I’ve been working in and around the financial services industry since the early 1970s. In my experience, the advisory practices that have been most successful are the ones that have a clearly defined strategy, that pay attention to management, and that effectively leverage other people and organizations.
Perhaps the most important strategic relationship that the majority of advisory firms have is with their custodian or broker/dealer. Ironically, far too many advisors take a very narrow view of this relationship. If you look closely at the firms that support independent advisors, you will find they each have a singular value proposition, a unique culture, and a specific attitude about how they support their advisors. That’s not to say that one is necessarily better than any other; they are just different. But in order to maximize the efficiency and the potential of your firm, the selection of a custodian or broker/dealer should always be made in the context of your strategy: you need to find the organization that best supports what are you trying to accomplish.
Affiliation Models: An Overview
One thing that I’ve noticed is that advisors often allow their backgrounds to dictate their affiliations, rather than making a conscious choice about what would be best for them and for their practice.
Many advisors came into the business through the traditional securities brokerage or general agency system as salespeople. We refer to that platform as “Complete Control.” Brokerage firms such as Merrill Lynch and Morgan Stanley best represent this model, as do general agency systems such as Northwestern Mutual, and bank financial services networks as exemplified by those run by Wells Fargo or Wachovia.
There are a number of good examples of advisors who have built dynamic practices within this environment, leveraging the brand that these parent firms provide. The primary advantage of this approach is the cocoon it offers that enables advisors to focus on their clients, and defer most business issues to their parent firms. There usually is a high level of support and quality control, and the firms typically have a significant identity and presence in a local market. The downside that comes with this approach is usually a significant limitation on how these advisors run their business affairs, the available products, and sometimes even how advisors can interact with clients. Moreover, the portion of the revenues that the advisors get to keep is also often quite a bit less than they’d get under other affiliation models. Most importantly, under the complete control model, client relationships are “owned” by the parent firm and advisors have limited availability to build and realize value in their practices.
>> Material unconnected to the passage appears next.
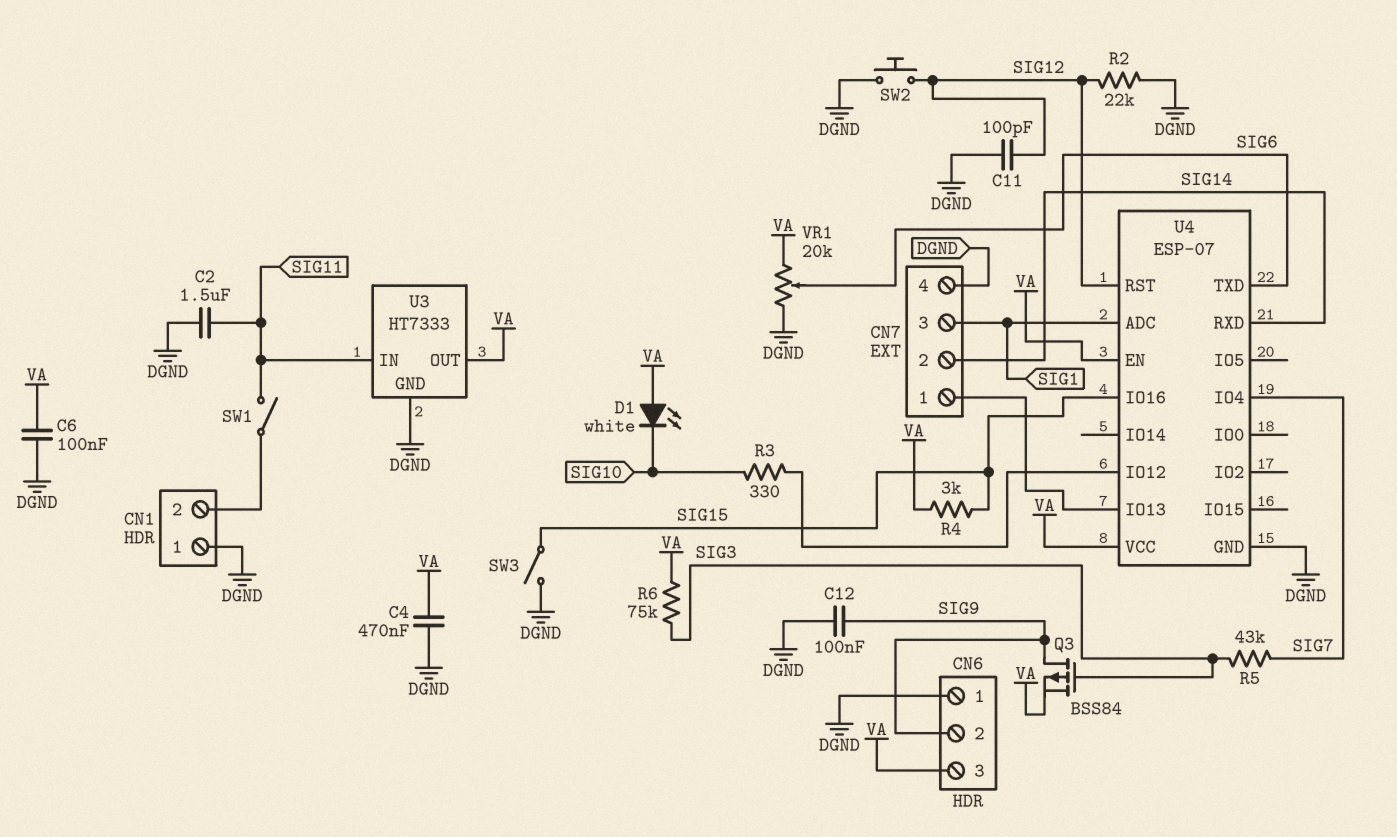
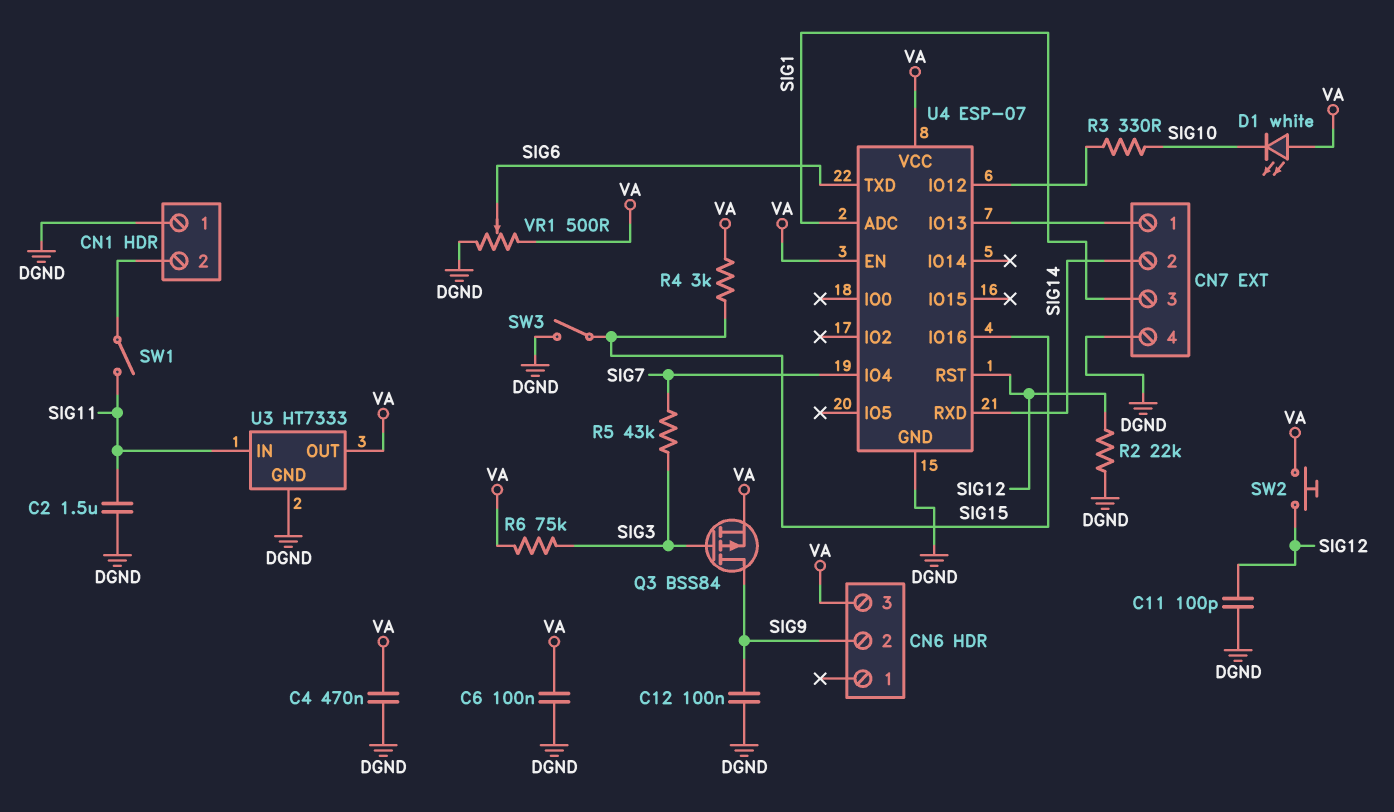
CN6 pin 1: DGND -> none
SW2: button (DGND, SIG12) -> button (SIG12, VA)
VR1: 20k (DGND, VA, wiper SIG6) -> 500 (DGND, VA, wiper SIG6)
Of course, there’s a good number of advisors who have migrated to one of the next three levels of affiliation: regulated local autonomy (typical for insurance B/Ds); supervised independence (independent B/Ds); and total independence (the RIA model). There are pluses and minuses to each of these models. The payout is usually higher the farther you break away from a completely controlled environment; but advisors in these other platforms are also more responsible for their costs, their infrastructure, and their technical support. In other words, independence carries a cost.
A good example of this migration is the Minneapolis-based American Express Financial Advisors system. AmEx offers three affiliation platforms that mirror typical industry models: Platform I is “Complete Control,” under which the advisors become employees of the firm; Platform II is for the statutory employee who is now responsible for her or his own business expenses; and Platform III is for the independent contractors who no longer operate under the American Express name but who are still supervised by that firm.
Raymond James, based in St. Petersburg, Florida, is another example of a once-traditional broker/dealer that now crosses three of the possible platforms. In Raymond James’s case, the mix is slightly different, offering relationships with its captive brokerage firm, its independent broker/dealer, and its totally independent institutional services platform.
In the early 1990s, discount broker Charles Schwab in San Francisco changed the broker/dealer model with its then-revolutionary institutional services division. Many advisors discarded their broker/dealer affiliation, in some cases even relinquishing their NASD licenses, and set up custodial relationships with Schwab. Companies like Fidelity Registered Investment Advisor Group in Boston, T.D. Waterhouse Institutional in New York, and DATAlynx in Denver have also become significant players in this market. They offer their advisors total independence in product selection, business affairs, and client relationships, and (in most cases) 100% of the revenues those relationships generate.